First, I cut the cereal boxes to make nice little "canvases" to paint on. I left the side flaps intact, making the artwork easier to move while working, using the flaps as handles. You can cut them off at the end.

Next, looking at Monet's painting we talked about what colors to paint the background, representing the water. We chose two colors of green and two of blue to use. I let L paint the cardboard canvas however she pleased, encouraging her to cover the entire thing.

After the paint dried, it was time to create the lily pads and flowers. I made crayon shavings by simply cutting up crayons into little shavings or pieces. You can use a cheese grater if you like, but a sharp knife works just fine! (The crayon shavings pictured here are from another piece of work...hence the orange, yellows and reds. For Monet's water lilies, I made shaving from three different green crayons, as well as some pinks, yellows and white.)

Now, using one color at a time, L sprinkled the crayon shavings onto her canvas. We started with the greens for the lily pads, putting the shavings into little piles, and followed it with the pink and white for flowers.

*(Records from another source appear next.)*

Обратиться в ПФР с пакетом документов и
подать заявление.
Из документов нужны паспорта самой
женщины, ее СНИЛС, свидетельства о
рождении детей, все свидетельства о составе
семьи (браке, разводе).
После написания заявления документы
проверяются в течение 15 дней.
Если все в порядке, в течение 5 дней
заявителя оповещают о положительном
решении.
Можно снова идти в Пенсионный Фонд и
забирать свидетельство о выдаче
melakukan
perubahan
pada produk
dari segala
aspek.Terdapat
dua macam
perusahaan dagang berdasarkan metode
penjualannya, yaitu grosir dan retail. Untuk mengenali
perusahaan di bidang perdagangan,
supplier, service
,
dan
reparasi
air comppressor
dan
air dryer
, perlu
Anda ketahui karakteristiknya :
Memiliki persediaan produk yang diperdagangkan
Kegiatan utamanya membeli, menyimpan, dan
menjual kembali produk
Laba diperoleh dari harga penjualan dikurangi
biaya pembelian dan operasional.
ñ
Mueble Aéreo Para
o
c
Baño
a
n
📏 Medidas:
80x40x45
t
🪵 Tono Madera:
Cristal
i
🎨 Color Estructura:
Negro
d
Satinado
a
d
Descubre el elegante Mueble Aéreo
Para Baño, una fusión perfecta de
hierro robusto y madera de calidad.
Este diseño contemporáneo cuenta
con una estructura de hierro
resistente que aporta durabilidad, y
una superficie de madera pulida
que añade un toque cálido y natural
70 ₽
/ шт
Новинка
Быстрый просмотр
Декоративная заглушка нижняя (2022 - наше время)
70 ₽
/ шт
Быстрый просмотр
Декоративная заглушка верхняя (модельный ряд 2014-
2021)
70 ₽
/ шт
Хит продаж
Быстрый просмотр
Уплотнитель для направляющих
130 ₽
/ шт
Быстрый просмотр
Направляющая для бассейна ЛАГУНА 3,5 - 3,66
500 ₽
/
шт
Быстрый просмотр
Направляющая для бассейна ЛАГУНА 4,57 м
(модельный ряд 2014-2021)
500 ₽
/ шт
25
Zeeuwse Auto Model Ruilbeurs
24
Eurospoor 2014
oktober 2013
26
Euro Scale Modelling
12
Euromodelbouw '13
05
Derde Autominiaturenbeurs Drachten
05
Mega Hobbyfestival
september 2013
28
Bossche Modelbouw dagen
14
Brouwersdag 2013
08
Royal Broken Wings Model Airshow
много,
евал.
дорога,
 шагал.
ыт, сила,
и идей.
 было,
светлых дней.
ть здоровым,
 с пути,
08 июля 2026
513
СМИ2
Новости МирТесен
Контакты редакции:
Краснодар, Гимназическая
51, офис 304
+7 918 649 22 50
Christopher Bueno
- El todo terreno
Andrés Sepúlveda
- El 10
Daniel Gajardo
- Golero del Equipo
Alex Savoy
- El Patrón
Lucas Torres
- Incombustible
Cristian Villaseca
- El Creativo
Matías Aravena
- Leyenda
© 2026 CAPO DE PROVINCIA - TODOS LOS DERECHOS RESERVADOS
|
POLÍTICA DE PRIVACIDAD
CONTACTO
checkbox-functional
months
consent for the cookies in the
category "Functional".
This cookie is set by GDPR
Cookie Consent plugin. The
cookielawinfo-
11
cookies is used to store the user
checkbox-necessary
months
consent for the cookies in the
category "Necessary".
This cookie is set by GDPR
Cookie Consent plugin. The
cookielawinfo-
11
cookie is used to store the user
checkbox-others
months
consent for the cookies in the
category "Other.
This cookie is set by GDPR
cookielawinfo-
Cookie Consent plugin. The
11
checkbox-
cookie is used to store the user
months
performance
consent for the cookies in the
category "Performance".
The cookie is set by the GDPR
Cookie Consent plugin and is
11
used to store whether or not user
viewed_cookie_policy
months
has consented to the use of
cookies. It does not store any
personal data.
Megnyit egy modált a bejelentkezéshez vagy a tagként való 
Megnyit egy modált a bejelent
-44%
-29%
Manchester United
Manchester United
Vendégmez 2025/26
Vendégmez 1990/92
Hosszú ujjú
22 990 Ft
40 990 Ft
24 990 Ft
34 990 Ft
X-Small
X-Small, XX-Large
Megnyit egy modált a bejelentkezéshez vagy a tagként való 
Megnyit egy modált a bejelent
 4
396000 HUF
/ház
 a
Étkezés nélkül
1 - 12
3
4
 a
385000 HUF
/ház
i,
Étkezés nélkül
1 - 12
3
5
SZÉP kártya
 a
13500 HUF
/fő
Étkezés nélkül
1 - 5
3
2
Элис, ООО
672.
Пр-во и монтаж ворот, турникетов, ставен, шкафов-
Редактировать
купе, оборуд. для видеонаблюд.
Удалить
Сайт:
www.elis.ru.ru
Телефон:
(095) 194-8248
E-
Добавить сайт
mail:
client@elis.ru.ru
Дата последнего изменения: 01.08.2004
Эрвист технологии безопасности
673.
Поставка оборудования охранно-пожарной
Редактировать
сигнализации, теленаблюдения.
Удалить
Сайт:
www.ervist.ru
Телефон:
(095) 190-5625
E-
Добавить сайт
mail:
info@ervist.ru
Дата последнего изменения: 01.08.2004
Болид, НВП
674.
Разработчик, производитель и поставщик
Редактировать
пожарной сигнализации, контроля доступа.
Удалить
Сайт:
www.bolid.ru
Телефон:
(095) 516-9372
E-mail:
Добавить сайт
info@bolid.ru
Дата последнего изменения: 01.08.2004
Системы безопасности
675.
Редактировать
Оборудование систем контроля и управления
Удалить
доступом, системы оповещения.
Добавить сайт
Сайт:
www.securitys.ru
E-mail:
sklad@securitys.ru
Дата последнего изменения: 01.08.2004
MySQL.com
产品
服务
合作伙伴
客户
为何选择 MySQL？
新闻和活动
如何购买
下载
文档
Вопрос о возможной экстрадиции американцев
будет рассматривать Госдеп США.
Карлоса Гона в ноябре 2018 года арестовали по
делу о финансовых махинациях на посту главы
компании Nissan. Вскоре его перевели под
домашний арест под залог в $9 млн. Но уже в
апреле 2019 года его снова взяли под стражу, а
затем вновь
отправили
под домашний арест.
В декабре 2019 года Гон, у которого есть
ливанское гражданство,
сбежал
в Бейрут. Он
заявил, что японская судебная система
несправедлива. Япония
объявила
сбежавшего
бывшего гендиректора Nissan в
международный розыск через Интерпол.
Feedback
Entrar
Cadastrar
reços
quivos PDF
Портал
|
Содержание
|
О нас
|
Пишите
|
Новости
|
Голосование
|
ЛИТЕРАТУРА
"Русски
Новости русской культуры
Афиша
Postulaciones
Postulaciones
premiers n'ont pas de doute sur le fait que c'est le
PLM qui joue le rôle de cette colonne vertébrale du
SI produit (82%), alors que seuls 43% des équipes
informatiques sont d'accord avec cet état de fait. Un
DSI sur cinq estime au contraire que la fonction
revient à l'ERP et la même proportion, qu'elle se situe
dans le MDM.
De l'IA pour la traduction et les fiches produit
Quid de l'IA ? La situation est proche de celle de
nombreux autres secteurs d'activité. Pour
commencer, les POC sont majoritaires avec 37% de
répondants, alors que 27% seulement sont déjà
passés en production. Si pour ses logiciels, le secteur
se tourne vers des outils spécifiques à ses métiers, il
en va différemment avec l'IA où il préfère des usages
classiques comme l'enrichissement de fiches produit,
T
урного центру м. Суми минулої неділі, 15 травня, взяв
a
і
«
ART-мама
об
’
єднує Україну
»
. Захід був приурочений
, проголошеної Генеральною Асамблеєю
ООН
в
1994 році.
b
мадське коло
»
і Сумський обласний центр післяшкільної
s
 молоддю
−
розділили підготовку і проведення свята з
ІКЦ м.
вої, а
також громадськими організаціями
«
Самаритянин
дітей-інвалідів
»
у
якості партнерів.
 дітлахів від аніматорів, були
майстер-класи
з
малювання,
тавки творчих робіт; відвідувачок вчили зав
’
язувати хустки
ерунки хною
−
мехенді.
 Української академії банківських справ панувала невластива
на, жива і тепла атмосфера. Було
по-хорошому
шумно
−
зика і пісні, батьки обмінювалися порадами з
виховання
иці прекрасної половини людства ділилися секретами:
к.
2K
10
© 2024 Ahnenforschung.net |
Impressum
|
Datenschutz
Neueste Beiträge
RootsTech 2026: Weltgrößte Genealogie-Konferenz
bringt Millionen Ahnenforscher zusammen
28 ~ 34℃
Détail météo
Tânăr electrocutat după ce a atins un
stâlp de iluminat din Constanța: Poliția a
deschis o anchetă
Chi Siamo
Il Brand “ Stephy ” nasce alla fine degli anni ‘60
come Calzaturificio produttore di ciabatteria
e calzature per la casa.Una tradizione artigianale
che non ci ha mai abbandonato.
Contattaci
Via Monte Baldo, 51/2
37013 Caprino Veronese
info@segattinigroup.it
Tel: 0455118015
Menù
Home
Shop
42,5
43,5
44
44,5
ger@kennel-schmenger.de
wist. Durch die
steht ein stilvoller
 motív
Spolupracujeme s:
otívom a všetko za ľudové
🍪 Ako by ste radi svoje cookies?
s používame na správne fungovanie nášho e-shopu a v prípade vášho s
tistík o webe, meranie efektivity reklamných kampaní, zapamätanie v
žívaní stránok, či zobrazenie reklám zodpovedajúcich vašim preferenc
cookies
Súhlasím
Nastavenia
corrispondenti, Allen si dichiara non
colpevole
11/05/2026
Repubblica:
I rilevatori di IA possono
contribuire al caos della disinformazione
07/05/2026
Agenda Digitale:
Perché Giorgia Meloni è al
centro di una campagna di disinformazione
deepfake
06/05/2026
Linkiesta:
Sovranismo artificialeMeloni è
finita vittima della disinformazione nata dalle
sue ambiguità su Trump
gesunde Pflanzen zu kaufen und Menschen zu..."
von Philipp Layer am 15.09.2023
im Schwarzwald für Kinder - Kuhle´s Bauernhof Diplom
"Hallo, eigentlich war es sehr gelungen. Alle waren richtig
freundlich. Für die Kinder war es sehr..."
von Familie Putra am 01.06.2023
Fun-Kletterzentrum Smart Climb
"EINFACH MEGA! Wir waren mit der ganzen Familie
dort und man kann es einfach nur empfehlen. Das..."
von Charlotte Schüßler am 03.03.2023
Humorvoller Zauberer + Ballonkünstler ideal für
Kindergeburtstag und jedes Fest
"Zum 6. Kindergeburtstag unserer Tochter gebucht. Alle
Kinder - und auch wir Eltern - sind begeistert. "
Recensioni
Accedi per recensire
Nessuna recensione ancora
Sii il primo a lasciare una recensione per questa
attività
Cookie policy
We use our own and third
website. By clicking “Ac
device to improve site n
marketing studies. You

Next is the really fun part...melting the crayons, transforming the artwork! With the oven set to 200 degrees F, I lay the cardboard on a cookie sheet and placed it in the oven for 5 minutes. L loved watching the crayons melt!

Once the shavings were all melted, we removed the artwork from the oven to cool. Be very careful not to tilt or shake the artwork at this point...for the first minute or two before the melted crayon cools, it's very liquid and will drip or move-mix around. After a couple minutes, the crayon is dried and the art ready to show off and display! 

I hope you have as much fun with this one as we did! If you have a favorite impressionist painter, other than Monet, I'm sure the melted-crayon technique would work to mimic their work too! Enjoy!